L’UE ne ratifie pas l’accord commercial avec les Etats-Unis menacé par Trump.
Le Parlement européen a décidé de suspendre le processus de ratification de l’accord commercial entre l’Union européenne et les Etats-Unis en raison des menaces de Donald Trump. Le gel des discussions empêche la ratification de cet accord, ce qui en compromet l’application.
Trop, c’est enfin trop. Suite aux récentes menaces de Donald Trump, le Parlement européen a décidé de suspendre le processus de ratification de l’accord commercial entre l’Union européenne et les États-Unis. Iratxe Garcia Perez, la présidente du groupe S & D (social-démocrate), a affirmé devant des journalistes qu’il y a un « accord majoritaire » des groupes politiques pour geler cet accord commercial conclu l’année dernière entre les États-Unis et l’UE.
Ce gel est également confirmé par le PPE (droite), le groupe le plus important du Parlement européen, qui a également annoncé la suspension des discussions concernant cet accord. Conclu à l’été, cet accord prévoit des droits de douane de 15 % sur les exportations européennes vers les États-Unis, tout en supprimant ces droits de douane pour les exportations américaines vers l’UE. Manfred Weber, le patron du groupe PPE, a déclaré mardi que ne pas permettre aux entreprises américaines d’accéder sans droits de douane au marché européen est « un outil très puissant ». Valérie Hayer, présidente du groupe centriste Renew, a ajouté que c’est « un levier extrêmement puissant. Je ne crois pas que les entreprises soient d’accord pour renoncer au marché européen ».
En revanche, une partie de l’extrême droite s’est opposée au gel de cet accord.

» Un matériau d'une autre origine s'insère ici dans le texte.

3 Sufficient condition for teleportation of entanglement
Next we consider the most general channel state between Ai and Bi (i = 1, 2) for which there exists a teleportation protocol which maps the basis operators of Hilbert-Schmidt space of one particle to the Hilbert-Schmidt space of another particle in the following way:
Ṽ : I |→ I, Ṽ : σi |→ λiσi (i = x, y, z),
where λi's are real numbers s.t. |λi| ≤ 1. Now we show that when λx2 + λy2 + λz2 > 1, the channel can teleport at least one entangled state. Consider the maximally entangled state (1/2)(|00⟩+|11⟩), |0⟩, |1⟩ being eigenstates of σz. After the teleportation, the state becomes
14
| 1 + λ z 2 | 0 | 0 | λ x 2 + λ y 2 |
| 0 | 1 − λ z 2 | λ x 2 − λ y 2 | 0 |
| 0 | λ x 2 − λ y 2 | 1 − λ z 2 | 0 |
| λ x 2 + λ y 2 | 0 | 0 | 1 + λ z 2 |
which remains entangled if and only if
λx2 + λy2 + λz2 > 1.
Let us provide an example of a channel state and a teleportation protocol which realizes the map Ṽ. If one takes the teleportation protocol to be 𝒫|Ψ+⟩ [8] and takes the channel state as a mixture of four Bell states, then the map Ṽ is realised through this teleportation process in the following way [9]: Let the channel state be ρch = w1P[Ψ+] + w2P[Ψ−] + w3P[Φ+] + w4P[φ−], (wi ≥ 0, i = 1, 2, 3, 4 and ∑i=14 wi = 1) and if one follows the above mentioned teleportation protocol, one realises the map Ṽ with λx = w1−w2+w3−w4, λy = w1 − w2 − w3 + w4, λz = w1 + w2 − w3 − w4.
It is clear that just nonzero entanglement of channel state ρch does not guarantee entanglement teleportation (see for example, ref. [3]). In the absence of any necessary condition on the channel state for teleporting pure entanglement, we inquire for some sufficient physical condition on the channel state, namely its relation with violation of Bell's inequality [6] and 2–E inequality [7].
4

Nicola Procaccini, coprésident du groupe ECR, a déclaré : « Nous pensons que c’est une erreur », contrairement au groupe des Patriotes, dirigé par l’eurodéputé français Jordan Bardella, qui soutient la « suspension » de cet accord. Jordan Bardella a jugé que c’est désormais le « rapport de force » qui s’impose face aux États-Unis de Donald Trump devant les eurodéputés. Le gel des discussions au sein du Parlement européen empêche ainsi la ratification de cet accord et par conséquent son application.